In fact, long - and short-term Treasury yields are closely related to changes in the amount of capital they have attracted this year.
According to Reuters, short-term Treasuries have attracted more investment than long-term Treasuries this year, an unusual phenomenon caused by the "inverted" yield curve and the Federal Reserve's intention to "higher for longer" policy.
Specifically, the Fed's aggressive rate hikes and hawkishness have kept short-term Treasury yields high for much of this year, with 1-year yields already about 1 percentage point higher than 10-year yields. This means that global investors will seek short-term Treasuries for the extra yield and premium, and avoid longer-term Treasuries, which are relatively illiquid.

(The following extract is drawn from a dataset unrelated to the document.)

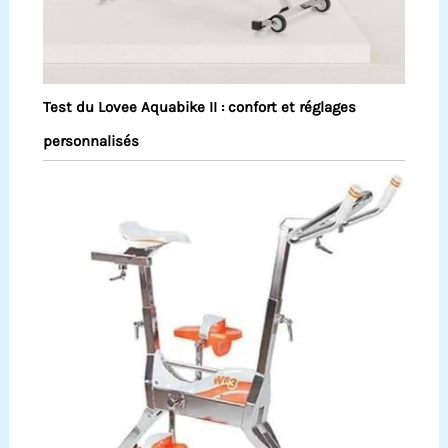
Test du Lovee Aquabike II : confort et réglages
personnalisés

According to Morningstar, $29.3 billion has flowed into short - and intermediate-term Treasury funds (one - to six-year maturities) in the first eight months of this year, up 70.3 percent from a year earlier. On the other hand, inflows into US Treasury funds, which invest in bonds with maturities of more than six years, fell to $36.9bn, down 11.5 per cent from a year earlier.

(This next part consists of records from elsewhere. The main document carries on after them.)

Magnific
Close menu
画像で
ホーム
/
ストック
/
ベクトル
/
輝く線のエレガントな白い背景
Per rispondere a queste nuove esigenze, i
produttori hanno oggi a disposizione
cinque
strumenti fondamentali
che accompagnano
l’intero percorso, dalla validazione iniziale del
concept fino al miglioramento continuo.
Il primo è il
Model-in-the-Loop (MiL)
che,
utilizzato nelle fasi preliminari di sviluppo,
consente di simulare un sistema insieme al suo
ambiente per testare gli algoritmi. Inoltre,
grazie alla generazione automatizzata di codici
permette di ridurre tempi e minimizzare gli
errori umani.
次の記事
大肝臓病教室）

According to foreign media reports, the $39 billion iShares 20-plus year U.S. Treasury Bond ETF (the largest long-bond ETF in the United States) has now fallen 48% from its all-time high in 2020 and was last trading at its lowest price since 2011. On a year-to-year basis, the iShares 20-plus Treasury ETF is down about 10 percent this year, after falling 33 percent last year. At the same time, short bets against the ETF are increasing further, with short positions as a percentage of funds in circulation reaching their highest level in about a month, according to IHS Markit Ltd.
In addition, other long-term funds have been hit hard, with the Vanguard Extended Maturity Treasury ETF (EDV) down 14% this year and the PIMCO 25-plus Zero Coupon Treasury Index (ZROZ) down more than 15%.